On the plus side 2020 will see more land coming onto the market and smaller houses built. The spin-off of this is greater intensification in areas that are already built-up and at capacity such as city centres.

We are currently seeing an influx of landlords selling up because of the high ROI in the housing market, so renters are now limited in their options. Because of this, renters are having to move closer to the city, which is more expensive, because there are no regional renting options available. Again, we’re an affordable option for many Kiwis, which is great, but we can’t keep up with housing demands as is.

Marketview Spending

Manawatū consumers remain optimistic about the economy but are becoming increasingly cautious in their outlook. This caution can be seen in consumers’ reluctance to make major purchases with car registrations in the region down 3.5% in the September 2019 (national registrations declined by 8.5%). In saying that, business confidence looks to be as strong as ever in the region as the number of commercial vehicles registered increased by 16.9%, this compares to a national decline of 1.6%.

As it was a Rugby World Cup year, many fans set out to purchase the most up to date appliances in order to enjoy their national game streamed online. This relates to the high spend in appliances and hardware, again highlighting consumer confidence that comes with a solid job market and performing economy. We will most likely see a decline on this next year.

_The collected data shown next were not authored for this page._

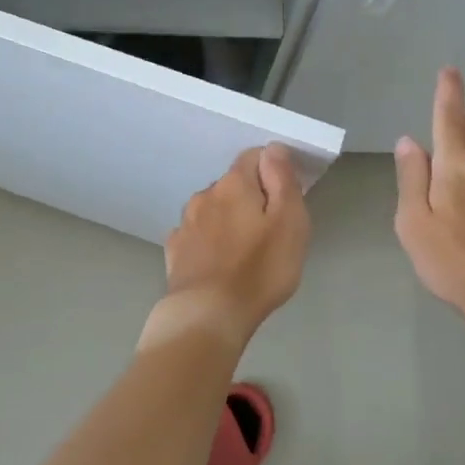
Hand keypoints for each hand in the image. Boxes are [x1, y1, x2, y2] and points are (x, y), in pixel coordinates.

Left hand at [149, 145, 310, 351]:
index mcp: (234, 183)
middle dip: (250, 199)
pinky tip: (219, 264)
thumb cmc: (259, 269)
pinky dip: (210, 242)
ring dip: (228, 221)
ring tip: (244, 252)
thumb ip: (282, 180)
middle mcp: (205, 195)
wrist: (208, 315)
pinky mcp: (175, 251)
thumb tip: (273, 149)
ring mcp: (185, 223)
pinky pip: (198, 235)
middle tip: (270, 232)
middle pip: (233, 185)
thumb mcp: (289, 222)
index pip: (255, 157)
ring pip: (213, 210)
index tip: (287, 200)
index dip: (274, 172)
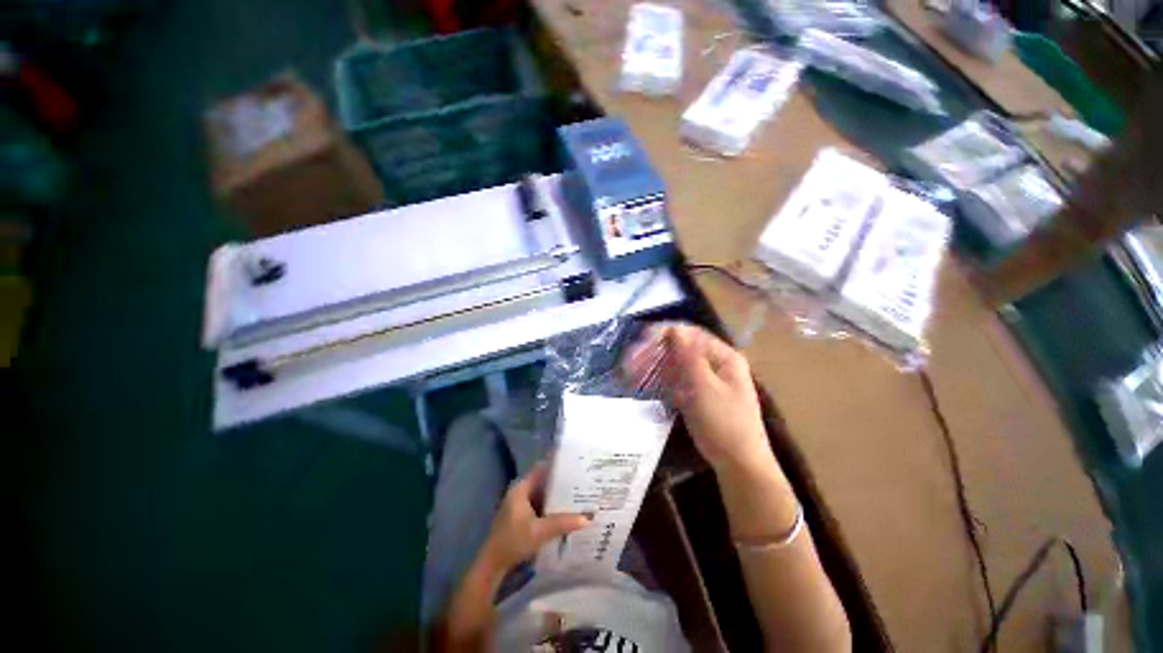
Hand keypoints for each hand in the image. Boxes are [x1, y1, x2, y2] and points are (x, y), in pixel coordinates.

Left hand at [478, 463, 590, 576]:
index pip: (541, 468)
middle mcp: (520, 491)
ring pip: (542, 494)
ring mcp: (519, 504)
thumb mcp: (540, 532)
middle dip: (560, 482)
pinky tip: (564, 511)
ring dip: (556, 495)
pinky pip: (539, 505)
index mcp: (521, 488)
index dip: (556, 466)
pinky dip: (550, 506)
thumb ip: (562, 523)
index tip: (574, 465)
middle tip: (580, 481)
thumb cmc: (513, 541)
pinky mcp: (520, 516)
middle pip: (543, 481)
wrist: (493, 564)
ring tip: (577, 494)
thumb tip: (587, 518)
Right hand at [624, 323, 771, 472]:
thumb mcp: (704, 388)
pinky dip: (658, 379)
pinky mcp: (696, 394)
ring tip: (629, 371)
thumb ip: (689, 357)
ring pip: (674, 364)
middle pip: (680, 348)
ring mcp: (704, 379)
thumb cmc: (724, 423)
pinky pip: (675, 380)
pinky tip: (641, 381)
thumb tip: (675, 329)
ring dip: (652, 365)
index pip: (691, 334)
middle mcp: (714, 364)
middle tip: (629, 360)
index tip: (641, 339)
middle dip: (654, 351)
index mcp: (723, 357)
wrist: (738, 464)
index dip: (665, 332)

We’re also out spending in our local community with the city’s CBD retail spending experiencing its best growth since 2016, which was when we started collating the data. The Marketview retail report shows very strong growth in Palmerston North’s CBD, with spending up 4.9% (a significant growth rate) from last year in the three months to October.

Jobseekers

Currently our unemployment rates are higher than the national average. However, this is understandable considering that Palmerston North has an overall a young population with many school leavers based here. Annual school leaver numbers in Palmerston North in 2018 were 22% higher than in 2009 (an increase of 245 people) while across New Zealand the increase in school leavers has been only 7%. The increase in Manawatū district was 3%.

Jobseeker support recipients are also up, growing 6.9% in the region in the September 2019 year, compared with 10.3% growth nationally. We tend to attract many jobseekers as our housing is more affordable than the major centres in New Zealand.

Although we’re sitting higher than New Zealand’s annual average unemployment rate of 4.2%, we’re making strides in rectifying this and trending down overall at 5.2%.

Summary

So, all in all our region is in great shape, and despite the challenges that come with accelerated growth we can take confidence that with strong consumer and tourism spending, favourable returns to locally produced exports as well as population and house price growth, our dynamic region is not easing up anytime soon.